Comment 1 Karel Zak 2010-06-16 22:01:02 UTC
Jerry, run the application with BLKID_DEBUG= env. variable, for example:

  BLKID_DEBUG=0xffff /the/application

and send my the debug output. Please.

Comment 2 Jerry James 2010-06-23 20:40:46 UTC
It hasn't happened again yet.  However, I did trigger a segfault in libblkid while trying to catch the double free.  I'll file a separate bug report on that one.  Meanwhile, I'll keep trying to catch this with BLKID_DEBUG on.
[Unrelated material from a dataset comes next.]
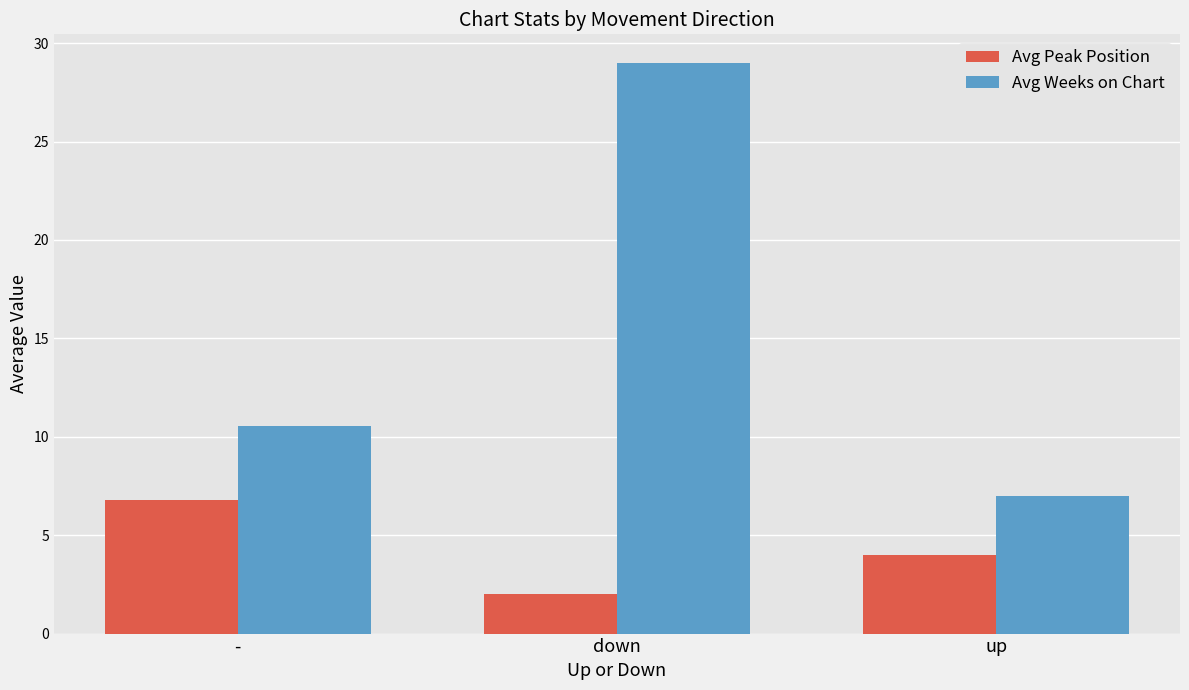

What are all the series names shown in the legend?

Avg Peak Position, Avg Weeks on Chart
Comment 3 Jerry James 2010-06-23 20:57:54 UTC
Wait, maybe the problem is that I'm an idiot.  Is libblkid thread safe?  I just noticed that 2 different threads can call into it concurrently.  I'll just wrap those calls with a mutex and see if it starts behaving better.

Comment 4 Karel Zak 2010-06-23 21:30:07 UTC
The library should be thread safe if you don't share the same blkid_cache or blkid_probe handlers between more threads. If you use mutex to access the cache or if you have cache per thread then there should not be a problem.

Unfortunately, BLKID_DEBUG is probably not thread safe. There is strerror() used in the debug messages... I'll fix it ASAP.

Comment 5 Jerry James 2010-06-24 01:23:01 UTC
There's the problem then: the blkid_cache is shared by the two threads.  I now have it protected with a mutex.  Hopefully that will resolve the issue.  Thanks for your help!

Comment 6 Karel Zak 2010-07-20 07:50:59 UTC
Closing, problem resolved (comment #5).